DirectX 12 is getting one of its most meaningful upgrades in years with the Agility SDK 1.619 and Shader Model 6.9, and this time it is not just about new buzzwords but about removing some long standing bottlenecks in ray tracing and GPU workflow. The highlight is DXR 1.2 with Shader Execution Reordering and Opacity Micromaps, features that regroup chaotic ray tracing work into more coherent batches and skip a lot of wasteful alpha tested geometry, which can translate into big gains in heavy path traced scenes. Internal demos show SER boosting ray tracing performance by roughly 40 percent on an RTX 4090 and up to around 90 percent on new Intel Arc B series GPUs, while AMD currently exposes the API but does not yet reorder rays in hardware, so the real world uplift on Radeon still looks more modest for now.
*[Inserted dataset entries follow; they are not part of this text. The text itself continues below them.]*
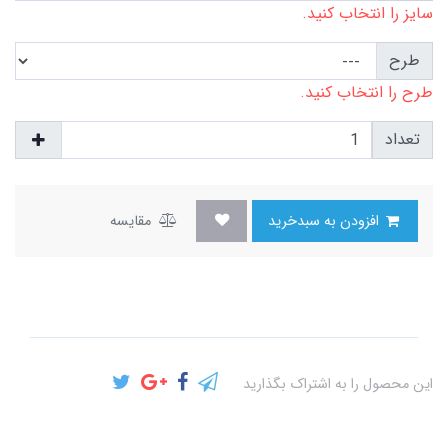
سایز را انتخاب کنید.
طرح
طرح را انتخاب کنید.
تعداد
افزودن به سبدخرید
مقایسه
این محصول را به اشتراک بگذارید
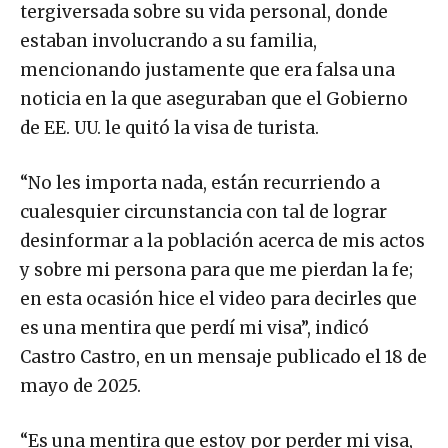
tergiversada sobre su vida personal, donde
estaban involucrando a su familia,
mencionando justamente que era falsa una
noticia en la que aseguraban que el Gobierno
de EE. UU. le quitó la visa de turista.
“No les importa nada, están recurriendo a
cualesquier circunstancia con tal de lograr
desinformar a la población acerca de mis actos
y sobre mi persona para que me pierdan la fe;
en esta ocasión hice el video para decirles que
es una mentira que perdí mi visa”, indicó
Castro Castro, en un mensaje publicado el 18 de
mayo de 2025.
“Es una mentira que estoy por perder mi visa,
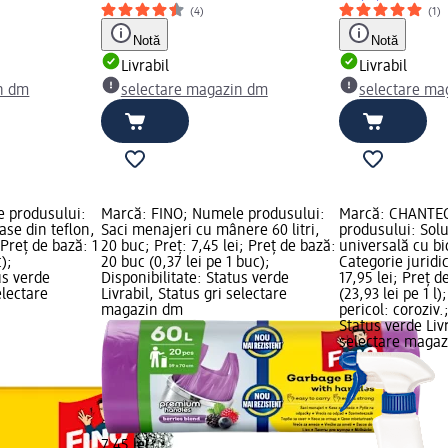
(4)
(1)
Notă
Notă
Livrabil
Livrabil
n dm
selectare magazin dm
selectare ma
 produsului:
Marcă: FINO; Numele produsului:
Marcă: CHANTE
ase din teflon,
Saci menajeri cu mânere 60 litri,
produsului: Sol
 Preț de bază: 1
20 buc; Preț: 7,45 lei; Preț de bază:
universală cu bi
);
20 buc (0,37 lei pe 1 buc);
Categorie juridic
us verde
Disponibilitate: Status verde
17,95 lei; Preț d
electare
Livrabil, Status gri selectare
(23,93 lei pe 1 l
magazin dm
pericol: coroziv.
Status verde Livr
selectare maga
7,45 lei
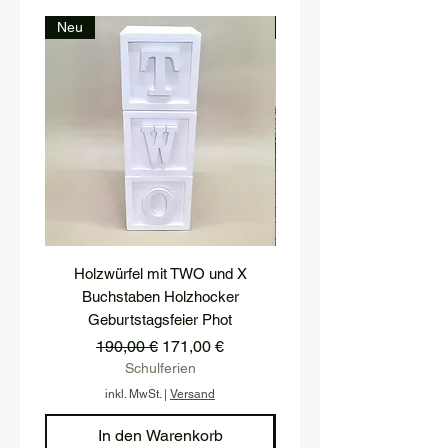
Neu
Neu
Holzwürfel mit TWO und X
podest, postament, treppe
Buchstaben Holzhocker
hocker, treppenstufe, hol
Geburtstagsfeier Phot
Standardpreis
Sale-Preis
190,00 €
171,00 €
Schulferien
inkl. MwSt.
|
Versand
In den Warenkorb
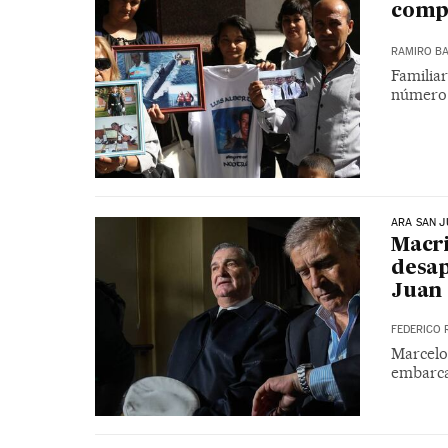
compl
RAMIRO B
Familia
número 
ARA SAN 
Macri
desa
Juan
FEDERICO 
Marcelo
embarca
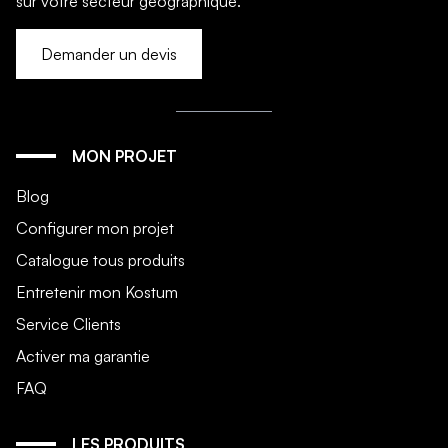
sur votre secteur géographique.
Demander un devis
MON PROJET
Blog
Configurer mon projet
Catalogue tous produits
Entretenir mon Kostum
Service Clients
Activer ma garantie
FAQ
LES PRODUITS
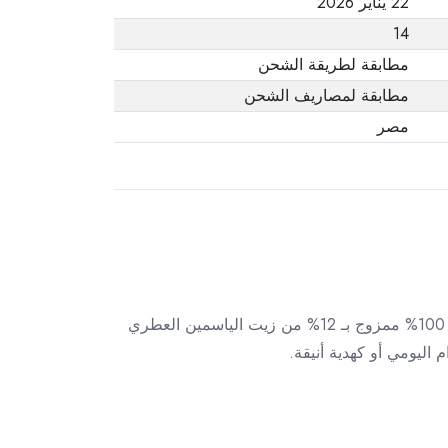
22 يناير 2026
14
مطابقة لطريقة الشحن
مطابقة لمصاريف الشحن
مصر
أضف لمسة من الراحة والسكينة إلى منزلك مع شمعة معطرة التوت البري الطبيعي. مصنوعة من شمع الصويا الطبيعي 100% ممزوج بـ 12% من زيت الياسمين العطري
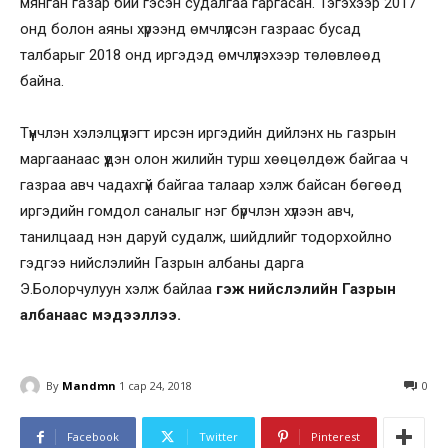
мянган газар бий гэсэн судалгаа гаргасан. Тэгэхээр 2017
онд болон аяны хүрээнд өмчлүүлсэн газраас бусад
талбарыг 2018 онд иргэдэд өмчлүүлэхээр төлөвлөөд
байна.
Түүнчлэн хэлэлцүүлэгт ирсэн иргэдийн дийлэнх нь газрын
маргаанаас үүдэн олон жилийн турш хөөцөлдөж байгаа ч
газраа авч чадахгүй байгаа талаар хэлж байсан бөгөөд
иргэдийн гомдол саналыг нэг бүрчлэн хүлээн авч,
танилцаад нэн даруй судалж, шийдлийг тодорхойлно
гэдгээ нийслэлийн Газрын албаны дарга
Э.Болорчулуун хэлж байлаа
гэж нийслэлийн Газрын
албанаас мэдээллээ.
By
Mandmn
1 сар 24, 2018
0
Facebook
Twitter
Pinterest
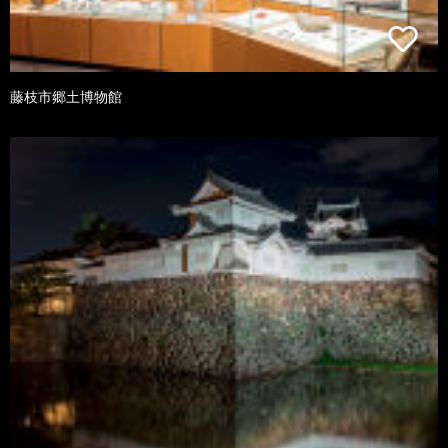
藤枝市郷土博物館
On top of that, Shader Model 6.9 introduces long vectors and makes 16 bit and 64 bit shader operations a baseline requirement, laying cleaner groundwork for machine learning style workloads inside the graphics pipeline and for future effects like neural texture compression or smarter in engine upscalers. The Agility SDK itself remains an important piece of this puzzle, because it lets developers ship these new runtimes with their games without waiting for a full Windows update, so adopters can roll out features such as SER, updated resource view creation APIs, enhanced barriers and new synchronization options on a per title basis.
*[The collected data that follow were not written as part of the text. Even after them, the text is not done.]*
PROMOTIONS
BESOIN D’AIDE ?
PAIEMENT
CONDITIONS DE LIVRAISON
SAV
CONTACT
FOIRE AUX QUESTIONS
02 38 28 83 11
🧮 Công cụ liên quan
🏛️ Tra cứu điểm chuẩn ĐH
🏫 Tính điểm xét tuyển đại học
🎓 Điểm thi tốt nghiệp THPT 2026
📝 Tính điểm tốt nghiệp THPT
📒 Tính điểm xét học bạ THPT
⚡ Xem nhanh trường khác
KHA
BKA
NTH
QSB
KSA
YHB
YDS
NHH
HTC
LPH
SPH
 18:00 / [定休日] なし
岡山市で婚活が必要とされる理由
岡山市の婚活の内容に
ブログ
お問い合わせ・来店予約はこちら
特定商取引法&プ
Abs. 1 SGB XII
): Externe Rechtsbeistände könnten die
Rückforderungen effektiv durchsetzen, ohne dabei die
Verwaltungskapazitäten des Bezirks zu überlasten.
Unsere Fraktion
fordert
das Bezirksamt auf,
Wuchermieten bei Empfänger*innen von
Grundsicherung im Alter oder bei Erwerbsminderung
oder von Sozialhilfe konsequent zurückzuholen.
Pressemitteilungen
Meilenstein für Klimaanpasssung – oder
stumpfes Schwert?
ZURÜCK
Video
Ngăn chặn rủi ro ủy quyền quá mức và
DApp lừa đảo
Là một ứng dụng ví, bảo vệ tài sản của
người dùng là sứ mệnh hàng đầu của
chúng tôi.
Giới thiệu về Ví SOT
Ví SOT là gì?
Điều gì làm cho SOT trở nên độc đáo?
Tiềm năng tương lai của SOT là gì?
Early expectations are cautiously optimistic rather than euphoric, since everything depends on engine side integration and driver quality, but the direction is quite clear: better utilization of existing GPUs, more consistent ray tracing performance, and fewer CPU side headaches with descriptors, barriers and query resolves in large scale modern games. In short, this is not a flashy new API label as much as a clean up of the lower layers that should make demanding ray traced and open world titles run smoother over the next few years, especially once more engines standardize on these features across Nvidia, Intel and eventually fully optimized AMD hardware.